Exercise brief => Set the data down once more, in full and exactly.

Data segment =>
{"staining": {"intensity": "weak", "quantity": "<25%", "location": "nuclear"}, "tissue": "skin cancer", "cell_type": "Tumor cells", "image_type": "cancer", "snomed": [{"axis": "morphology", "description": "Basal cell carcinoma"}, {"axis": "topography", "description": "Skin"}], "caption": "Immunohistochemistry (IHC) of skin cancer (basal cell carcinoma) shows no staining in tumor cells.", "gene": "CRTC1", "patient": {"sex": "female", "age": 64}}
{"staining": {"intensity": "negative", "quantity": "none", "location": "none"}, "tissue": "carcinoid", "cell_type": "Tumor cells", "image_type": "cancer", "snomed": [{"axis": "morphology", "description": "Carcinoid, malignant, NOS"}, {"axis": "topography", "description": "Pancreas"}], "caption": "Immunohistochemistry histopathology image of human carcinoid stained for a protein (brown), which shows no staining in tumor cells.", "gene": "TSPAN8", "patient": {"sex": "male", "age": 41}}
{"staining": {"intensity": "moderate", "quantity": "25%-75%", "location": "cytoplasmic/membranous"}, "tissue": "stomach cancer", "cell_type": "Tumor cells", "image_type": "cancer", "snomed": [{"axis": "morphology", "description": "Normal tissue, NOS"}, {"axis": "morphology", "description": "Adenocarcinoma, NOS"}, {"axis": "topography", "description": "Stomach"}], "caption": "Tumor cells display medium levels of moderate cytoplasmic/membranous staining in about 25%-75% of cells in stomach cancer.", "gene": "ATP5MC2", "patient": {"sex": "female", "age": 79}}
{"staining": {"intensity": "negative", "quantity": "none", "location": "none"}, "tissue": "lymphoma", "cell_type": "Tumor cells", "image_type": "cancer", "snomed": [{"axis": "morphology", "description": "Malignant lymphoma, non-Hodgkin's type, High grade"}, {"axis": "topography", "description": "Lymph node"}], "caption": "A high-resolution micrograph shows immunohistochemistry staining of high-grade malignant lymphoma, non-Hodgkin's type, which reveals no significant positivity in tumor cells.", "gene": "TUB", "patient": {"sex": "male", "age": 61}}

Response to this task =>
{"staining": {"intensity": "weak", "quantity": "<25%", "location": "nuclear"}, "tissue": "skin cancer", "cell_type": "Tumor cells", "image_type": "cancer", "snomed": [{"axis": "morphology", "description": "Basal cell carcinoma"}, {"axis": "topography", "description": "Skin"}], "caption": "Immunohistochemistry (IHC) of skin cancer (basal cell carcinoma) shows no staining in tumor cells.", "gene": "CRTC1", "patient": {"sex": "female", "age": 64}}
{"staining": {"intensity": "negative", "quantity": "none", "location": "none"}, "tissue": "carcinoid", "cell_type": "Tumor cells", "image_type": "cancer", "snomed": [{"axis": "morphology", "description": "Carcinoid, malignant, NOS"}, {"axis": "topography", "description": "Pancreas"}], "caption": "Immunohistochemistry histopathology image of human carcinoid stained for a protein (brown), which shows no staining in tumor cells.", "gene": "TSPAN8", "patient": {"sex": "male", "age": 41}}
{"staining": {"intensity": "moderate", "quantity": "25%-75%", "location": "cytoplasmic/membranous"}, "tissue": "stomach cancer", "cell_type": "Tumor cells", "image_type": "cancer", "snomed": [{"axis": "morphology", "description": "Normal tissue, NOS"}, {"axis": "morphology", "description": "Adenocarcinoma, NOS"}, {"axis": "topography", "description": "Stomach"}], "caption": "Tumor cells display medium levels of moderate cytoplasmic/membranous staining in about 25%-75% of cells in stomach cancer.", "gene": "ATP5MC2", "patient": {"sex": "female", "age": 79}}
{"staining": {"intensity": "negative", "quantity": "none", "location": "none"}, "tissue": "lymphoma", "cell_type": "Tumor cells", "image_type": "cancer", "snomed": [{"axis": "morphology", "description": "Malignant lymphoma, non-Hodgkin's type, High grade"}, {"axis": "topography", "description": "Lymph node"}], "caption": "A high-resolution micrograph shows immunohistochemistry staining of high-grade malignant lymphoma, non-Hodgkin's type, which reveals no significant positivity in tumor cells.", "gene": "TUB", "patient": {"sex": "male", "age": 61}}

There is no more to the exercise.